What makes the P1-X Pro distinctive is not any single feature but the cumulative effect of getting everything right. The 40x160mm profile is genuinely overkill for most wheelbases, which means you never hit the ceiling even if you upgrade to a 25 Nm direct-drive unit later. Every mounting point uses standard T-slot hardware, so third-party accessories from any manufacturer will fit without adapters. The wheel deck, pedal tray, seat rails, and monitor mount positions are all independently adjustable along multiple axes. If you cannot find a comfortable driving position on a P1-X Pro, the problem is your seat, not the rig.
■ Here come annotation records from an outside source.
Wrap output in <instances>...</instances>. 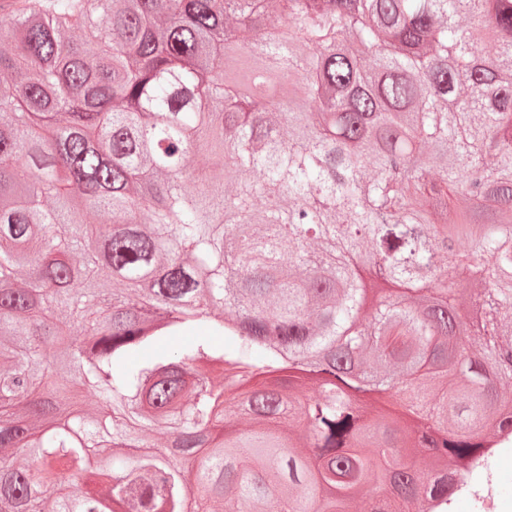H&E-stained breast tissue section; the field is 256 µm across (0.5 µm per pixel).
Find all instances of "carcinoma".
Returning <instances> with one entry per match:
<instances>
[{"label":"carcinoma","mask_w":512,"mask_h":512,"mask_svg":"<svg viewBox=\"0 0 512 512\" xmlns=\"http://www.w3.org/2000/svg\"><path fill=\"white\" fill-rule=\"evenodd\" d=\"M509 327L512 0L0 14V512H448Z\"/></svg>","instance_id":"1"}]
</instances>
The caveats are real and worth knowing before you order. At $849 before a seat, this is not a budget purchase. The rig ships as a box of aluminium beams and hardware, and assembly takes a solid three to four hours even if you are comfortable with tools. The footprint is large: this is a 160mm-wide chassis that will dominate a small room. No seat is included, so budget another $200-400 for a proper bucket seat or an aftermarket option. Sim-Lab’s own seat brackets are well-designed, but the total cost of a complete P1-X Pro setup frequently pushes past $1,200.
For anyone building a rig they intend to keep for years and upgrade incrementally, the P1-X Pro remains the safest choice. It is not the cheapest, not the most compact, and not the quickest to assemble. It is simply the one that nobody regrets buying.